**Aim of the task**
In the text on meat eating, condense the paragraph beginning "Perhaps the answer is to shame" into a short bulleted list that keeps its main facts.

**Text shown**
★ ★ ★
Perhaps the answer is to shame the public into action over its gluttony. To eat within our planetary boundaries – that is, with no net environmental damage – it has been estimated that we should consume no more than 98g of red meat, 203g of poultry and 196g of fish a week. However, in high-income countries such as Britain, households are currently consuming double this. Putting one’s needs ahead of others’ is not only unfair but also dangerous for the planet. Thankfully the mood is shifting. The rise in vegetarian and vegan diets reveals a conscious effort to reduce meat intake.

Different diets will shift the industry slowly, but may not transform food production systems quickly enough. That will need governments to act – and to treat eating meat like burning coal. Greener alternatives such as precision fermentation can produce animal-free eggs, milk and meat. Bill McKibben, writing about The Ministry of the Future, noted that in the book it is legislation that creates “a new legal regime that is fair, just, sustainable, and secure” to solve the climate crisis. Developed countries ought to think hard about the UN message last year that they should reconsider their support “for an outsized meat and dairy industry, which accounts for 14.5% of global greenhouse gas emissions”. This is not a call to end rich-world farming, but rather to end a form of farming that risks costing the planet. Mr Dimbleby deserves to be heard.
★ ★ ★
Absolute pixel coordinate data
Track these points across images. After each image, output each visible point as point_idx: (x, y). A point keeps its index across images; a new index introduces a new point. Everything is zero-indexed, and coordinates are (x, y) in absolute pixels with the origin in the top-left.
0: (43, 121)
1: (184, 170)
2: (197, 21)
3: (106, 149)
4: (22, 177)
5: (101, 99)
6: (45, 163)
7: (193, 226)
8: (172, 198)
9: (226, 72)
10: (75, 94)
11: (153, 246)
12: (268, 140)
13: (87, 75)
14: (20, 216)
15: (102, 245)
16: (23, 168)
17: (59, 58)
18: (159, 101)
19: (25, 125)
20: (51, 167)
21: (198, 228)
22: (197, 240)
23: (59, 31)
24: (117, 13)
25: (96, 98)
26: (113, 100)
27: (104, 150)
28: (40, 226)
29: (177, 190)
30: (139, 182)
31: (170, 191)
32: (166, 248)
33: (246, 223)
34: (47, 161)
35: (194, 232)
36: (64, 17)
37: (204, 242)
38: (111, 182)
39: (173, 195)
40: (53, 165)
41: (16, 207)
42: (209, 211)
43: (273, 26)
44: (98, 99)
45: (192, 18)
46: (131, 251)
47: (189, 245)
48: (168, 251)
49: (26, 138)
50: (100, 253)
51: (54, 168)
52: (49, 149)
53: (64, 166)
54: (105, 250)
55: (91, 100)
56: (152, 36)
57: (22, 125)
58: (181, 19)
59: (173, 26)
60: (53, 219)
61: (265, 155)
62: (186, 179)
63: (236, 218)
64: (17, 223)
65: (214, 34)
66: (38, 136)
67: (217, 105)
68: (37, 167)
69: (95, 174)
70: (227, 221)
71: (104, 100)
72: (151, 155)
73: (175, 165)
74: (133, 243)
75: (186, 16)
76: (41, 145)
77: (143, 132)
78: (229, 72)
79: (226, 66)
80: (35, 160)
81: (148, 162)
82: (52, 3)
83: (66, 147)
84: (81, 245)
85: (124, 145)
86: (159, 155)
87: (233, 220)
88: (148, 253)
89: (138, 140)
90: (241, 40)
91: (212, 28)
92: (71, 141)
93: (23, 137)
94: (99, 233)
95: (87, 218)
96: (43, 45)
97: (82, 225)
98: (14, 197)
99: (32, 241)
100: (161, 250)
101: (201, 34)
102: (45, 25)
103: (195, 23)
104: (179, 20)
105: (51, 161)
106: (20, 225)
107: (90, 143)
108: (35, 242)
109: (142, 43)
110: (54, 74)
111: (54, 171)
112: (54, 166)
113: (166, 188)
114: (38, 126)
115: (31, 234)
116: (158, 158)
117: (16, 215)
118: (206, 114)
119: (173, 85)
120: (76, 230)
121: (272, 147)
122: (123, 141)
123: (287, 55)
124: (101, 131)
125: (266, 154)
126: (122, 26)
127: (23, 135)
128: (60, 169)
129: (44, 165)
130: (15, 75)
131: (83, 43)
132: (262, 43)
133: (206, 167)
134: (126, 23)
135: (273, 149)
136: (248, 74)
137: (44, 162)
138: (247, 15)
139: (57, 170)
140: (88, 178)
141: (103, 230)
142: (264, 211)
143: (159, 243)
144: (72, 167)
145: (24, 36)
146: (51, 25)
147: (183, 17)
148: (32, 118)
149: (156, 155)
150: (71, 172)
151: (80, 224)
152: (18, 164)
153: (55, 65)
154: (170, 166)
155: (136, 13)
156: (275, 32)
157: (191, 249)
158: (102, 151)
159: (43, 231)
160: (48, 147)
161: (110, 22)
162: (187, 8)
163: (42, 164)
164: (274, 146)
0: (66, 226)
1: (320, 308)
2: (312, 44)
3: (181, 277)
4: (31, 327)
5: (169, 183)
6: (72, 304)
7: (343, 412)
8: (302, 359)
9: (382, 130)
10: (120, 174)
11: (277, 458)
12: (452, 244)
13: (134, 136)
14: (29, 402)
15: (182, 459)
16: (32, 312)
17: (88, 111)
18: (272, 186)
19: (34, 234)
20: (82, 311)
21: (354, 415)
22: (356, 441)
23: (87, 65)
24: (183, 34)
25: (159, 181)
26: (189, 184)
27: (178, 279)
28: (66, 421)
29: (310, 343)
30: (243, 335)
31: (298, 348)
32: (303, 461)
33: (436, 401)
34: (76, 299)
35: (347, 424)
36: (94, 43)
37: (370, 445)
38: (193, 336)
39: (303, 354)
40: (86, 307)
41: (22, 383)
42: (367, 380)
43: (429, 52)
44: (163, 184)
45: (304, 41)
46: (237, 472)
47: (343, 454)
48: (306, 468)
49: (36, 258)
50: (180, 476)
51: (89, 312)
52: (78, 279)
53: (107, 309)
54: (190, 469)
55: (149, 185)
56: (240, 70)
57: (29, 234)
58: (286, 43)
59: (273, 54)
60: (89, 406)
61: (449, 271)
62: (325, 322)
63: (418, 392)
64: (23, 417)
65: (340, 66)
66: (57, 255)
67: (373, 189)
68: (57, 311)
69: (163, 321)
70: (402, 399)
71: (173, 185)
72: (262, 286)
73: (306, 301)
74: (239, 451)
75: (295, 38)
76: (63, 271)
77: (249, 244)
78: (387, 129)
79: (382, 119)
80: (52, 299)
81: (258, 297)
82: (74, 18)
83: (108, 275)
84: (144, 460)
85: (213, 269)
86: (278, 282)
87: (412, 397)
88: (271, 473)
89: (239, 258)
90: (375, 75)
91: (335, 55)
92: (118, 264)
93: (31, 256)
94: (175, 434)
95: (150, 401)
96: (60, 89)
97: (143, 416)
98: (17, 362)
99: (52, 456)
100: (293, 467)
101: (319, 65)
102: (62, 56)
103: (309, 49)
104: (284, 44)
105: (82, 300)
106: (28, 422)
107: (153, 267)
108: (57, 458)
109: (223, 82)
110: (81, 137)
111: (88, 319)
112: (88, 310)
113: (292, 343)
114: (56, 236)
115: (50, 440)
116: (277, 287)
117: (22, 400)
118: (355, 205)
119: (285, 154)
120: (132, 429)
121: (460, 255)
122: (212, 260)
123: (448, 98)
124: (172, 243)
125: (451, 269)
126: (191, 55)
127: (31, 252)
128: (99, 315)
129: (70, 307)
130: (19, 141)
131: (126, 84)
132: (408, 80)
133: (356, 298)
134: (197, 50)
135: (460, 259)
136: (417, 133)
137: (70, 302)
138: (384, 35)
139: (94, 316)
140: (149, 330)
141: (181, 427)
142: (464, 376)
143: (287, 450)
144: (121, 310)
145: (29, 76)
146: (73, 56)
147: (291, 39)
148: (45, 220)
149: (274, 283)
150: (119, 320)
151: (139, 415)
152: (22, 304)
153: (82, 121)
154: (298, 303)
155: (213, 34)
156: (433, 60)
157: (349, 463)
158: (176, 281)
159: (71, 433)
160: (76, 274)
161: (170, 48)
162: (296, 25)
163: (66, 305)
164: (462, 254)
★ ★ ★
**Answer**
- One possible answer is to shame the public into acting on its gluttony.
- Eating within planetary boundaries, with no net environmental damage, is estimated to mean at most 98g of red meat, 203g of poultry and 196g of fish a week.
- Households in high-income countries such as Britain currently eat double this.
- Putting one's needs ahead of others' is unfair and dangerous for the planet.
- The mood is shifting: the rise in vegetarian and vegan diets shows a conscious effort to eat less meat.